### EXERCISE AIM
Please pick up the commentary on cigarette smuggling and California's proposed flavored tobacco ban below, and continue it from its last sentence.

As authors Michael LaFaive and Ted Nesbit wrote last year in the Hill, “We find illicit smokes continue to play the largest role in New York, where nearly 56 percent of all cigarettes consumed are smuggled in or are otherwise of questionable legal provenance.” They find that California’s “high excise tax on cigarettes, border with Mexico and coastline of busy ports may turn it into the Golden State of smuggling.” People are going to get their smokes, by hook or by crook.

Even worse, California seems poised to turn virtually the entire e-cigarette market into something ripe for the underground economy. A new measure co-sponsored by a large number of Democratic lawmakers would essentially ban the sales of vaping products in California, with only limited exceptions. It is a form of Prohibition.

Senate Bill 38 “would prohibit a tobacco retailer from selling, offering for sale, or possessing with the intent to sell or offer for sale, a flavored tobacco product, as defined.” Liberal legislators are proposing to “uplift” the African-American community by banning the types of cigarettes (menthol) that are popular there. I was at the Oakland City Council meeting when that city’s officials did something similar, and many Oakland residents expressed concern that police would now have more reason to harass people who are buying “loosies” — individual cigarettes sold by people on street-corner black markets. That’s a reasonable fear.

### PROVIDED INFORMATION
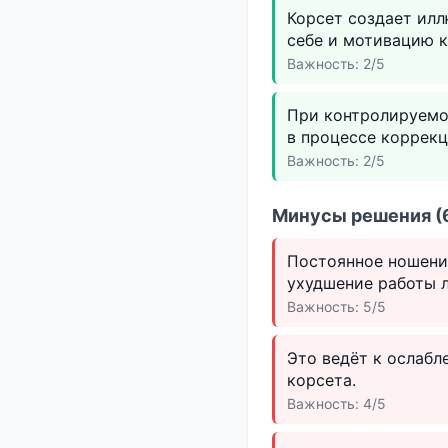
Корсет создает ил
себе и мотивацию к
Важность: 2/5
При контролируемо
в процессе коррекц
Важность: 2/5
Минусы решения (6
Постоянное ношени
ухудшение работы л
Важность: 5/5
Это ведёт к ослабл
корсета.
Важность: 4/5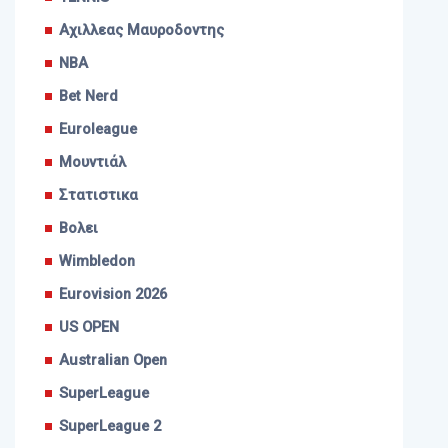
Αχιλλεας Μαυροδοντης
NBA
Bet Nerd
Euroleague
Μουντιάλ
Στατιστικα
Βολει
Wimbledon
Eurovision 2026
US OPEN
Australian Open
SuperLeague
SuperLeague 2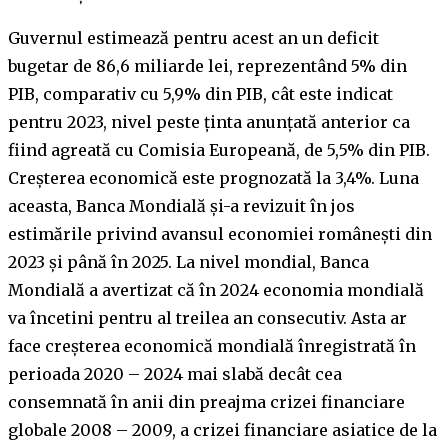
Guvernul estimează pentru acest an un deficit
bugetar de 86,6 miliarde lei, reprezentând 5% din
PIB, comparativ cu 5,9% din PIB, cât este indicat
pentru 2023, nivel peste ținta anunțată anterior ca
fiind agreată cu Comisia Europeană, de 5,5% din PIB.
Creșterea economică este prognozată la 3,4%. Luna
aceasta, Banca Mondială și-a revizuit în jos
estimările privind avansul economiei românești din
2023 și până în 2025. La nivel mondial, Banca
Mondială a avertizat că în 2024 economia mondială
va încetini pentru al treilea an consecutiv. Asta ar
face creșterea economică mondială înregistrată în
perioada 2020 – 2024 mai slabă decât cea
consemnată în anii din preajma crizei financiare
globale 2008 – 2009, a crizei financiare asiatice de la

### RESULT
Writing in the Sacramento Bee this week, two African-American physicians argued that “Ending flavored tobacco sales is a social justice issue. Menthol cigarettes are disproportionately used by African American, Asian American, LGBTQ and low-income communities already burdened by tobacco-related disease, including lung cancer.” They were opposing an effort to strip out menthol from a flavor ban that the city of Sacramento is considering. Apparently, after the city bans menthol cigarettes, everyone will quit smoking them just as everyone quit drinking alcohol after the 18th Amendment banned the “manufacture, sale or transportation of intoxicating liquors.”

The other goal of these laws is to prohibit the retail sale of e-cigarettes. California (and the U.S. Food and Drug Administration) defines e-cigarettes as a tobacco product even though they aren’t a tobacco product — but a nicotine product. S.B. 38 then bans the sale of any tobacco product that has a “characterizing flavor” including, but not limited to, “tastes or aromas relating to any fruit, chocolate, vanilla, honey, candy, cocoa, dessert, alcoholic beverage, menthol, mint, wintergreen, herb or spice.”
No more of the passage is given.